This year the focus will be “Interactions and Images: Cultural Contacts Across Eurasia 600-1600.”

“Our goal with the symposium is to bring some of the best scholars and the timeliest research to UT so students and the larger Knoxville community can learn from experts in a variety of fields,” Dr. Robert Bast, director of the Marco Institute, said.

The symposium lectures will feature speakers from around the world who will talk about a variety of time periods and cultures, geographic regions, religions and cultures.

All lectures will be held in Hodges Library Auditorium. They are free and open to the public.

The symposium will feature performances by the Boston Camerata at 8 p.m. Thursday and Friday in the James R. Cox Auditorium in Alumni Memorial Building.

Thursday’s performance entitled “Sacred Bridge” is a blend of Christian, Jewish and Muslim music from the Middle Ages.

Friday’s program, “New Britain,” showcases the medieval roots of American folk songs.

“There is such a strong Scotch-Irish tradition in the Southeast and a great deal of the musical heritage of hymns,” Bast said, “as well as popular music such as bluegrass, actually has roots in the tradition of medieval popular music.”

Founded in 1954, the Camerata performs music from Europe and America during the Medieval, Renaissance and Baroque eras. The group has been under the direction of Joel Cohen since 1968.

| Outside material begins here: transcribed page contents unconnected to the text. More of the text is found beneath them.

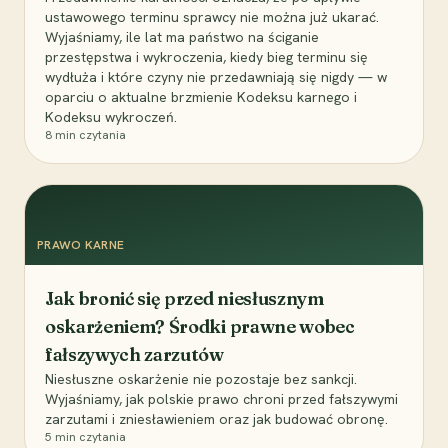
ustawowego terminu sprawcy nie można już ukarać.
Wyjaśniamy, ile lat ma państwo na ściganie
przestępstwa i wykroczenia, kiedy bieg terminu się
wydłuża i które czyny nie przedawniają się nigdy — w
oparciu o aktualne brzmienie Kodeksu karnego i
Kodeksu wykroczeń.
8
min czytania
PRAWO KARNE
Jak bronić się przed niesłusznym
oskarżeniem? Środki prawne wobec
fałszywych zarzutów
Niesłuszne oskarżenie nie pozostaje bez sankcji.
Wyjaśniamy, jak polskie prawo chroni przed fałszywymi
zarzutami i zniesławieniem oraz jak budować obronę.
5
min czytania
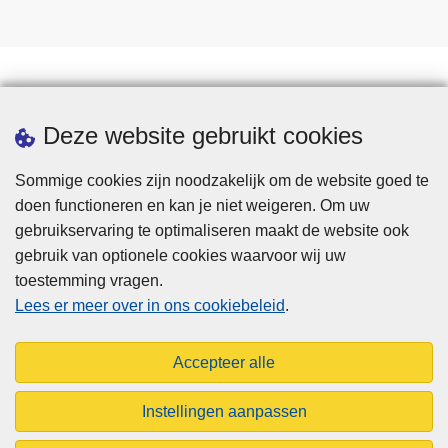
0
c
2
h
4
i
C
k
o
Downloads
b
Deze website gebruikt cookies
m
a
m
a
Sommige cookies zijn noodzakelijk om de website goed te
i
r
doen functioneren en kan je niet weigeren. Om uw
s
gebruikservaring te optimaliseren maakt de website ook
s
gebruik van optionele cookies waarvoor wij uw
i
toestemming vragen.
e
Disclaimer
Lees er meer over in ons cookiebeleid
.
‘
Privacy
c
Cookies
o
Accepteer alle
Toegankelijkheid
n
t
Instellingen aanpassen
r
© 2026 Aigpol.be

Tickets for the Boston Camerata are $20 general admission, $10 for UT faculty and staff, and $5 for UT students and children under 14.

“The Middle Ages and the Renaissance were far more global than people understand or recognize,” Bast said.

“And we want to emphasize and illustrate the cultural contacts that took place across a broad expanse of the globe.”

The National Endowment for the Humanities awarded the Marco Institute a $3 million challenge grant in 2003 to establish an institute for Medieval and Renaissance studies at UT.

“The purpose of the Institute is to promote academic excellence in these important areas of teaching, research and public service,” Bast said.

“At Marco we focus on issues that have contemporary significance and importance, not just the history itself.”